What this task involves =
Your output is to hold only the lines from the one showing "left wrist: (892, 609)" through the end of the listing, exactly, with every picture excluded.

Records supplied =
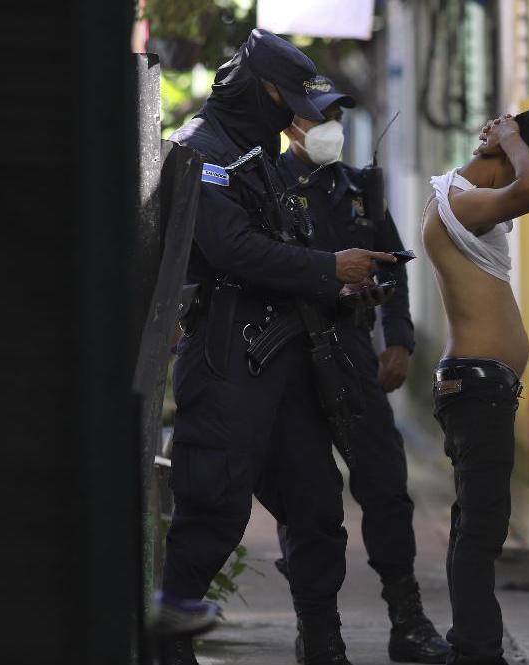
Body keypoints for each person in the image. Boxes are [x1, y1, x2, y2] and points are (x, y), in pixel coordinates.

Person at [160, 30, 396, 665]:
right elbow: (231, 249)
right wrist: (328, 269)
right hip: (227, 357)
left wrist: (347, 286)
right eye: (288, 101)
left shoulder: (256, 152)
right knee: (214, 500)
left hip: (291, 358)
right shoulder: (200, 150)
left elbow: (287, 246)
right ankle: (168, 639)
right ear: (258, 91)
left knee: (315, 506)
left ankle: (321, 638)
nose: (299, 117)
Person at [272, 77, 451, 664]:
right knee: (311, 500)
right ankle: (319, 633)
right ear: (293, 124)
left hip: (351, 357)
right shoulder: (266, 185)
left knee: (386, 488)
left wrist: (396, 340)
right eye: (320, 117)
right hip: (290, 360)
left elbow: (393, 268)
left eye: (337, 116)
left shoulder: (360, 189)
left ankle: (409, 620)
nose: (332, 129)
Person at [420, 110, 529, 665]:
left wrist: (509, 141)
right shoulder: (462, 203)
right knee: (482, 528)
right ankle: (478, 651)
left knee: (477, 522)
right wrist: (511, 138)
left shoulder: (462, 202)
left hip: (480, 384)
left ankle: (473, 644)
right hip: (477, 385)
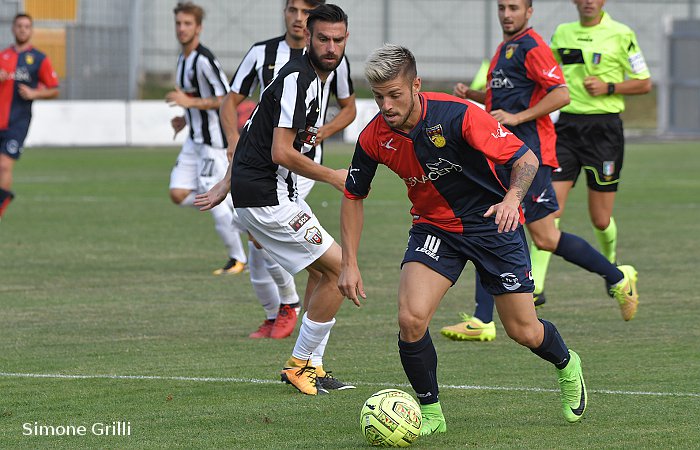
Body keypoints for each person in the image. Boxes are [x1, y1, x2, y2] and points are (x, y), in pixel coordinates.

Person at [339, 44, 587, 436]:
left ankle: (566, 362)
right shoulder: (374, 137)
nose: (385, 105)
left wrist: (511, 198)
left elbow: (525, 159)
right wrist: (349, 262)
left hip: (493, 226)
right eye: (379, 95)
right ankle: (432, 413)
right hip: (435, 229)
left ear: (416, 85)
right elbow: (354, 195)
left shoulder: (459, 114)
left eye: (395, 95)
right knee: (410, 318)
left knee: (523, 331)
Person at [441, 0, 640, 342]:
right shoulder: (507, 48)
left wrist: (517, 119)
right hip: (506, 155)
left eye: (514, 8)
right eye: (502, 7)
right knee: (496, 223)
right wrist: (474, 95)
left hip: (528, 158)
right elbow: (506, 102)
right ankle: (482, 319)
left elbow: (561, 94)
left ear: (528, 12)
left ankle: (617, 278)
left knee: (542, 236)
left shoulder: (533, 46)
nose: (506, 14)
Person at [196, 4, 356, 395]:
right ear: (309, 38)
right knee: (341, 272)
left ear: (345, 40)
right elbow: (281, 152)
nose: (331, 46)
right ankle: (299, 365)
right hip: (269, 197)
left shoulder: (317, 78)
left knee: (323, 274)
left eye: (338, 39)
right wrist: (333, 176)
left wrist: (225, 183)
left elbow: (253, 127)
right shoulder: (296, 79)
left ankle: (312, 367)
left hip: (268, 192)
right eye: (323, 39)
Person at [537, 0, 651, 301]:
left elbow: (644, 83)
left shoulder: (621, 34)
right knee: (551, 209)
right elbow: (545, 74)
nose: (588, 1)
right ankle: (536, 287)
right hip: (566, 129)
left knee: (600, 219)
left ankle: (613, 264)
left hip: (604, 132)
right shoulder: (562, 33)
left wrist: (609, 87)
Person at [166, 2, 246, 275]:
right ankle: (240, 207)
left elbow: (225, 99)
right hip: (194, 140)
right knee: (177, 193)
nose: (182, 28)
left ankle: (238, 259)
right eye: (178, 23)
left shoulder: (204, 60)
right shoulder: (182, 59)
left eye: (187, 23)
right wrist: (184, 117)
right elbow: (195, 102)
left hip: (213, 143)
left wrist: (188, 102)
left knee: (212, 200)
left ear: (198, 27)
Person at [0, 13, 59, 220]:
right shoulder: (2, 56)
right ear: (13, 29)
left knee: (4, 165)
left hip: (18, 122)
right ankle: (4, 196)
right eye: (19, 26)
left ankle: (1, 207)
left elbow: (54, 89)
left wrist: (35, 93)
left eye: (27, 26)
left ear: (31, 30)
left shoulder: (39, 59)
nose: (23, 30)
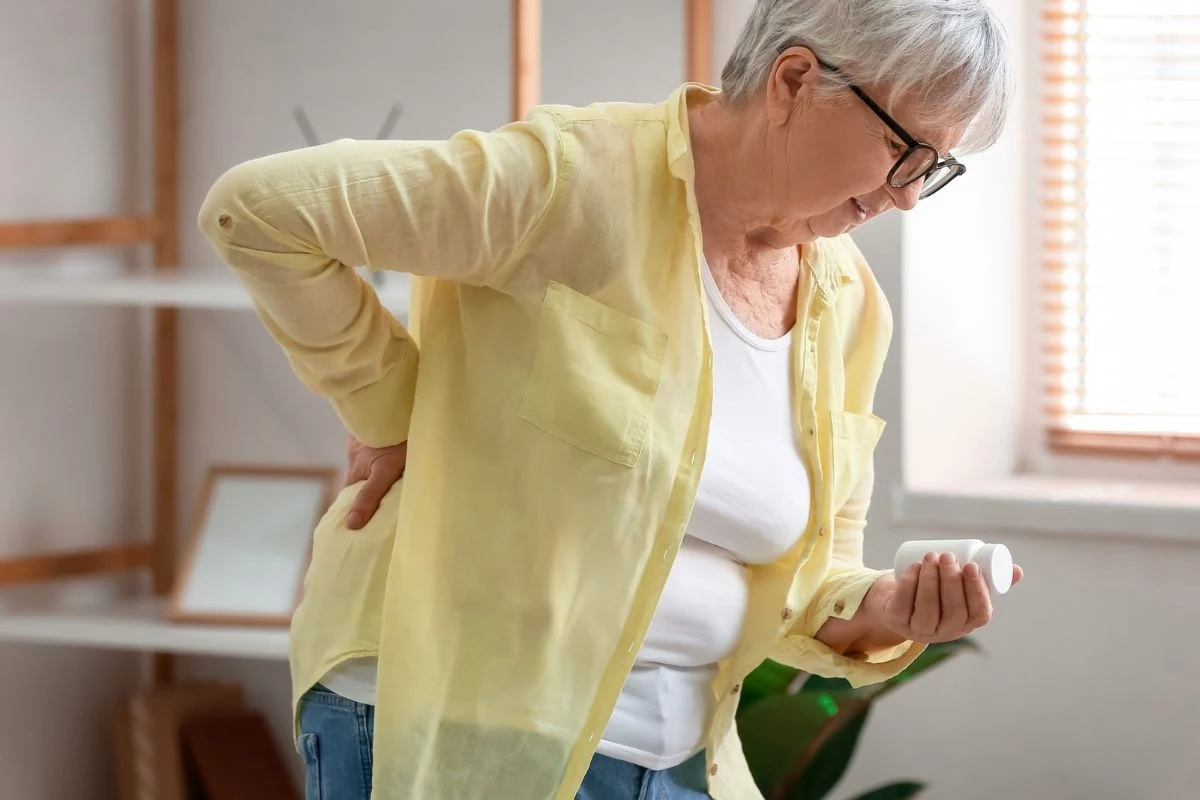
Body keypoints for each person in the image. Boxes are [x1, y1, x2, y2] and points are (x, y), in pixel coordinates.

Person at [199, 1, 1023, 798]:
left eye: (937, 170)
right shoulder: (570, 179)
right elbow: (260, 211)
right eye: (906, 149)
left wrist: (892, 609)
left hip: (677, 761)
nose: (910, 194)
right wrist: (387, 414)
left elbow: (813, 582)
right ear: (795, 80)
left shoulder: (847, 304)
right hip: (456, 726)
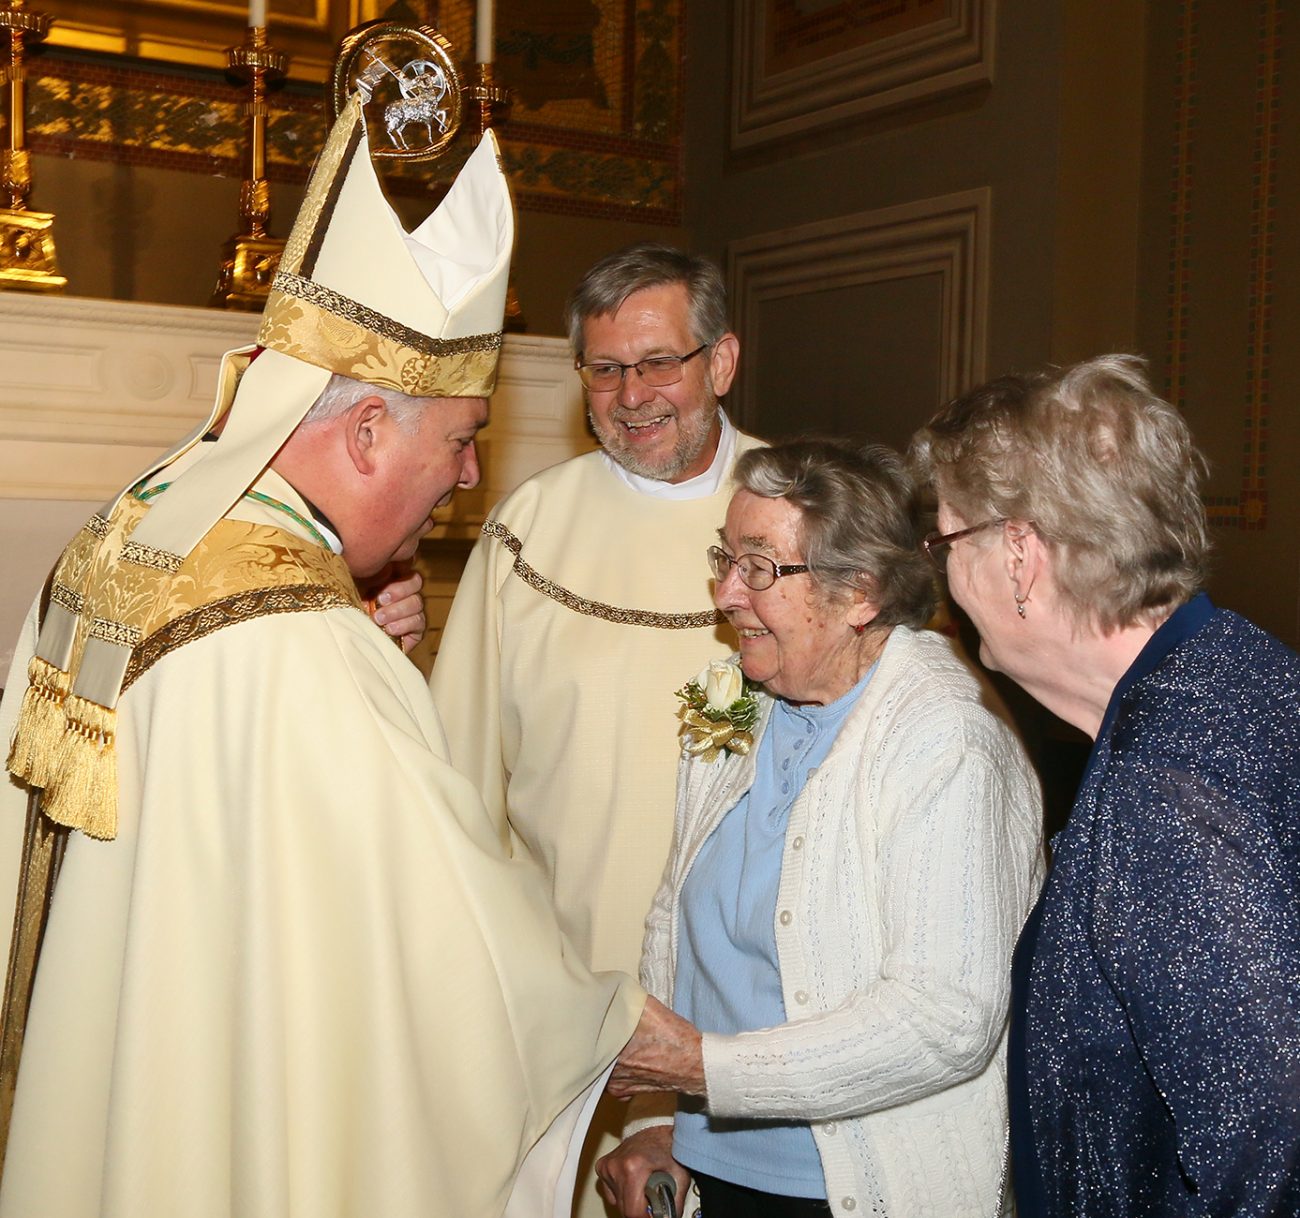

Reply to the exercise =
left wrist: (892, 609)
left hip: (677, 761)
nose: (910, 194)
right wrist: (387, 414)
left elbow: (813, 582)
right ear: (795, 80)
left shoulder: (847, 304)
right hip: (456, 726)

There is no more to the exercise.